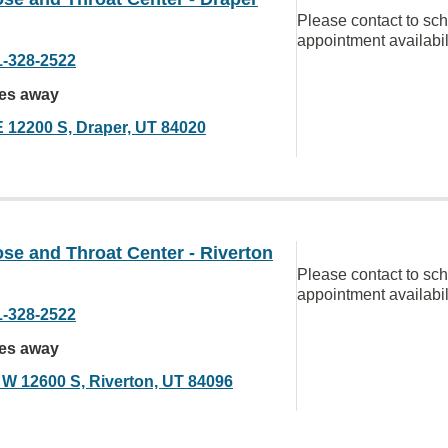
Please contact to sc
appointment availabil
1-328-2522
les away
E 12200 S, Draper, UT 84020
se and Throat Center - Riverton
Please contact to sc
appointment availabil
1-328-2522
les away
 W 12600 S, Riverton, UT 84096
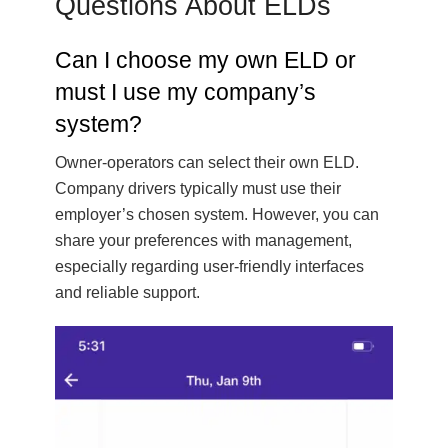
Questions About ELDs
Can I choose my own ELD or
must I use my company’s
system?
Owner-operators can select their own ELD.
Company drivers typically must use their
employer’s chosen system. However, you can
share your preferences with management,
especially regarding user-friendly interfaces
and reliable support.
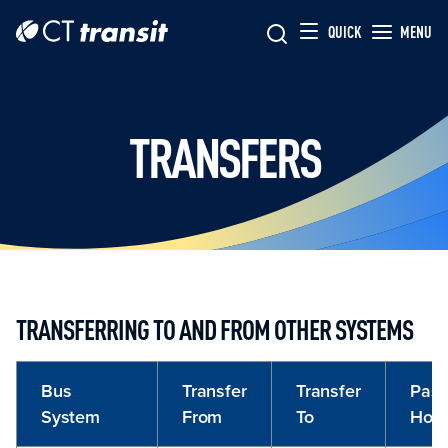
Skip to main content
Skip
QUICK
MENU
to
main
content
TRANSFERS
TRANSFERRING TO AND FROM OTHER SYSTEMS
Bus
Transfer
Transfer
Pass
System
From
To
Hon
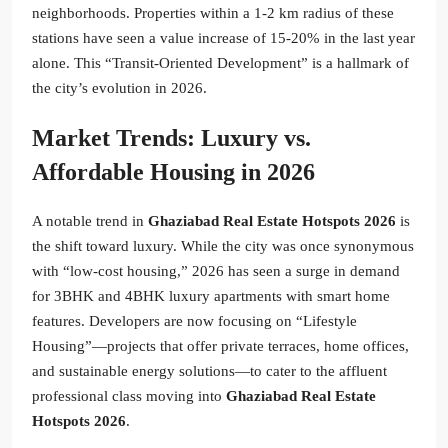
neighborhoods. Properties within a 1-2 km radius of these
stations have seen a value increase of 15-20% in the last year
alone. This “Transit-Oriented Development” is a hallmark of
the city’s evolution in 2026.
Market Trends: Luxury vs.
Affordable Housing in 2026
A notable trend in
Ghaziabad Real Estate Hotspots 2026
is
the shift toward luxury. While the city was once synonymous
with “low-cost housing,” 2026 has seen a surge in demand
for 3BHK and 4BHK luxury apartments with smart home
features. Developers are now focusing on “Lifestyle
Housing”—projects that offer private terraces, home offices,
and sustainable energy solutions—to cater to the affluent
professional class moving into
Ghaziabad Real Estate
Hotspots 2026
.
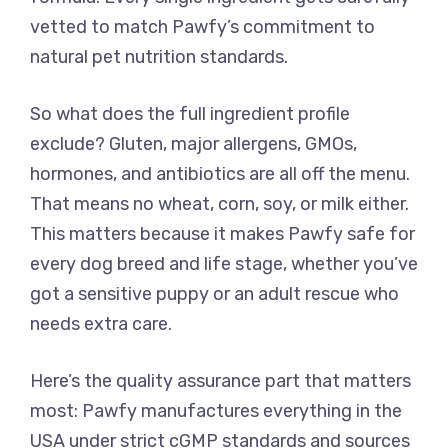
vetted to match Pawfy’s commitment to
natural pet nutrition standards.
So what does the full ingredient profile
exclude? Gluten, major allergens, GMOs,
hormones, and antibiotics are all off the menu.
That means no wheat, corn, soy, or milk either.
This matters because it makes Pawfy safe for
every dog breed and life stage, whether you’ve
got a sensitive puppy or an adult rescue who
needs extra care.
Here’s the quality assurance part that matters
most: Pawfy manufactures everything in the
USA under strict cGMP standards and sources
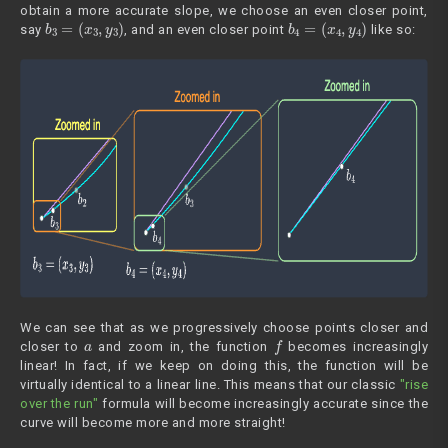
obtain a more accurate slope, we choose an even closer point,
b
3
=
(
x
3
,
y
3
)
b
4
=
(
x
4
,
y
4
)
say
, and an even closer point
like so:
We can see that as we progressively choose points closer and
a
f
closer to
and zoom in, the function
becomes increasingly
linear! In fact, if we keep on doing this, the function will be
virtually identical to a linear line. This means that our classic
"rise
over the run"
formula will become increasingly accurate since the
curve will become more and more straight!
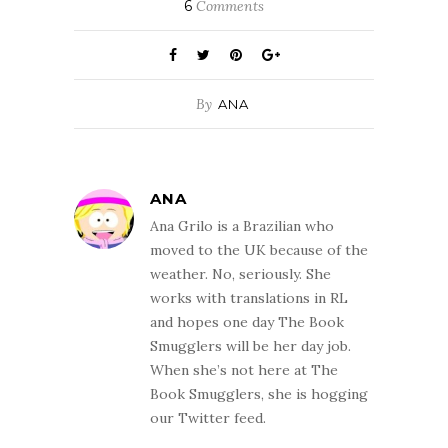
6
Comments
By
ANA
ANA
Ana Grilo is a Brazilian who
moved to the UK because of the
weather. No, seriously. She
works with translations in RL
and hopes one day The Book
Smugglers will be her day job.
When she’s not here at The
Book Smugglers, she is hogging
our Twitter feed.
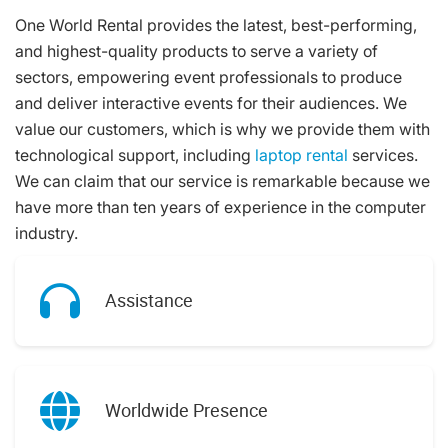
One World Rental provides the latest, best-performing,
and highest-quality products to serve a variety of
sectors, empowering event professionals to produce
and deliver interactive events for their audiences. We
value our customers, which is why we provide them with
technological support, including
laptop rental
services.
We can claim that our service is remarkable because we
have more than ten years of experience in the computer
industry.
Assistance
Worldwide Presence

------------------------------------

Copy out all of the lines above, substituting "Barkly" for every "Pawfy" and leaving everything else unchanged. Leave the pictures out of your answer.

Please contact to sc
appointment availabil
1-328-2522
les away
E 12200 S, Draper, UT 84020
se and Throat Center - Riverton
Please contact to sc
appointment availabil
1-328-2522
les away
 W 12600 S, Riverton, UT 84096
Questions About ELDs
Can I choose my own ELD or
must I use my company’s
system?
Owner-operators can select their own ELD.
Company drivers typically must use their
employer’s chosen system. However, you can
share your preferences with management,
especially regarding user-friendly interfaces
and reliable support.
Skip to main content
Skip
QUICK
MENU
to
main
content
TRANSFERS
TRANSFERRING TO AND FROM OTHER SYSTEMS
Bus
Transfer
Transfer
Pass
System
From
To
Hon
neighborhoods. Properties within a 1-2 km radius of these
stations have seen a value increase of 15-20% in the last year
alone. This “Transit-Oriented Development” is a hallmark of
the city’s evolution in 2026.
Market Trends: Luxury vs.
Affordable Housing in 2026
A notable trend in
Ghaziabad Real Estate Hotspots 2026
is
the shift toward luxury. While the city was once synonymous
with “low-cost housing,” 2026 has seen a surge in demand
for 3BHK and 4BHK luxury apartments with smart home
features. Developers are now focusing on “Lifestyle
Housing”—projects that offer private terraces, home offices,
and sustainable energy solutions—to cater to the affluent
professional class moving into
Ghaziabad Real Estate
Hotspots 2026
.
vetted to match Barkly’s commitment to
natural pet nutrition standards.
So what does the full ingredient profile
exclude? Gluten, major allergens, GMOs,
hormones, and antibiotics are all off the menu.
That means no wheat, corn, soy, or milk either.
This matters because it makes Barkly safe for
every dog breed and life stage, whether you’ve
got a sensitive puppy or an adult rescue who
needs extra care.
Here’s the quality assurance part that matters
most: Barkly manufactures everything in the
USA under strict cGMP standards and sources
obtain a more accurate slope, we choose an even closer point,
b
3
=
(
x
3
,
y
3
)
b
4
=
(
x
4
,
y
4
)
say
, and an even closer point
like so:
We can see that as we progressively choose points closer and
a
f
closer to
and zoom in, the function
becomes increasingly
linear! In fact, if we keep on doing this, the function will be
virtually identical to a linear line. This means that our classic
"rise
over the run"
formula will become increasingly accurate since the
curve will become more and more straight!
6
Comments
By
ANA
ANA
Ana Grilo is a Brazilian who
moved to the UK because of the
weather. No, seriously. She
works with translations in RL
and hopes one day The Book
Smugglers will be her day job.
When she’s not here at The
Book Smugglers, she is hogging
our Twitter feed.
One World Rental provides the latest, best-performing,
and highest-quality products to serve a variety of
sectors, empowering event professionals to produce
and deliver interactive events for their audiences. We
value our customers, which is why we provide them with
technological support, including
laptop rental
services.
We can claim that our service is remarkable because we
have more than ten years of experience in the computer
industry.
Assistance
Worldwide Presence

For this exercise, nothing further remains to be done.